Third place and its 2,000 euro purse went to Saqib Arif of the University of Karachi in Pakistan. His study looked at the potential of composite flour from mixes of underused grains in response to the worldwide rise in wheat prices and increasing sustainability concerns. The results show that mixed flours have a better nutrition profile, are rich in fibre and bioactive compounds, and thus represent a promising possibility for reducing dependence on wheat, although challenges remain with regard to processability and sensory characteristics.

“The research projects submitted demonstrate that composite flour has enormous potential to make the future of our food production sustainable. They show that with intelligent and innovative methods, we can reduce our dependence on wheat without having to give up taste and quality. This look into the future promises many exciting developments, and we’re looking forward to continuing to promote and support progress,” said Dr. Lutz Popper, Chairman of the Jury of the Composite Flour Science Award, in presenting the winning projects.
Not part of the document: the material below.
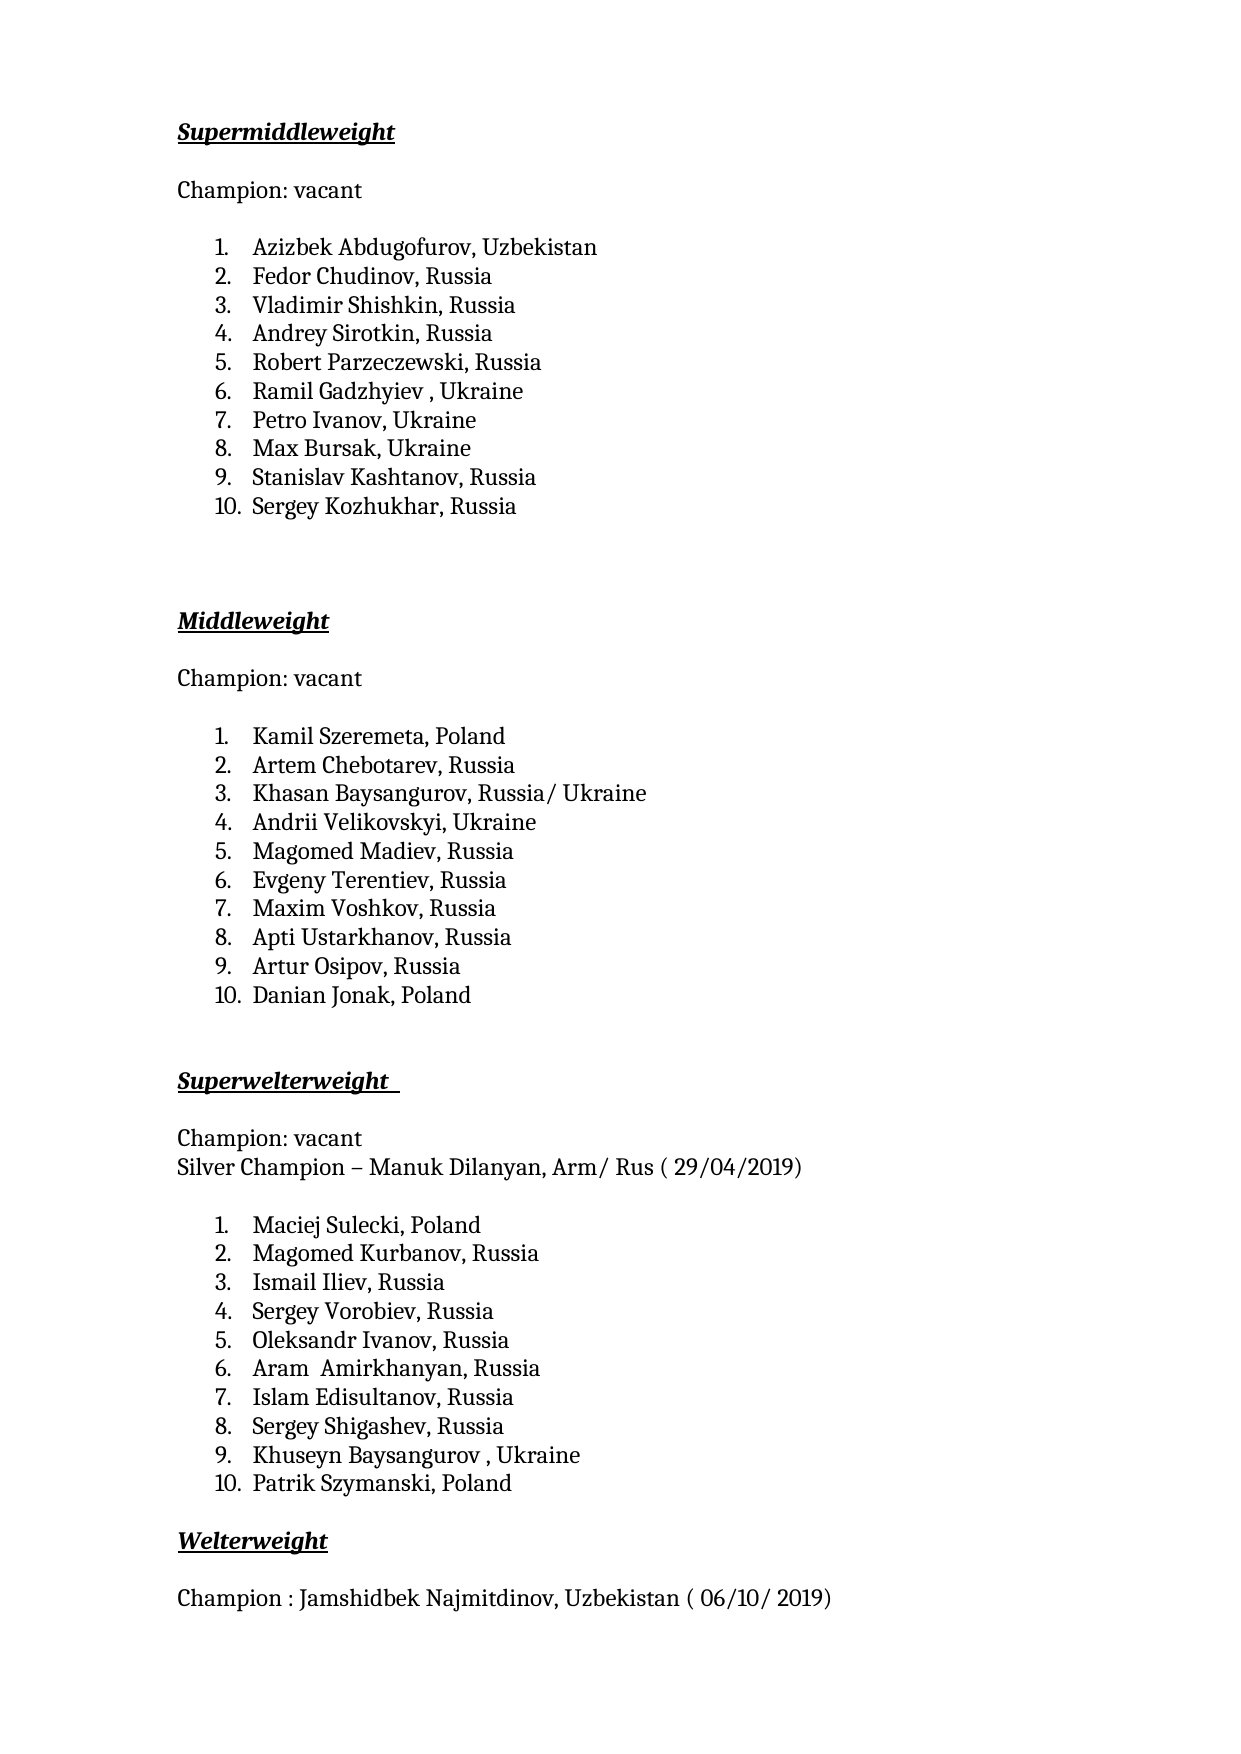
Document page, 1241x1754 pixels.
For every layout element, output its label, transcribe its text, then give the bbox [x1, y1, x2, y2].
Specialist knowledge and industry expertise – the Flour Innovation Award jury

Dr. Popper, a renowned specialist in enzyme applications in food processing and Scientific Director of MC Mühlenchemie, was ably assisted by high-level experts in food technology and processing, who contributed their scientific and practical experience to the jury’s deliberations.

These were: Jeffrey A. Gwirtz, an experienced mill engineer and CEO of JAG Services Inc.; Michael Gusko, Global Director Innovation at the GoodMills Group, who for many years has successfully worked in functional ingredients development and leads innovation at Europe’s largest milling company; Rosana Sica, Technical Director of Atime S.A. in Argentinia, who enriched the jury as a recognized expert in the the use of enzymes to improve wheat flour quality; Sridhar Bhavani of the International Maize and Wheat Improvement Center (CIMMYT), with more than one and a half decades of experience in wheat research; Professor Olugbenga Ben Ogunmoyela, President of the NGO Consumer Advocacy for Food Safety and Nutrition Initiative (CAFSANI) and CEO of Glytabs Consulting Limited, who has extensive experience in the fields of agriculture, food technology and nutrition.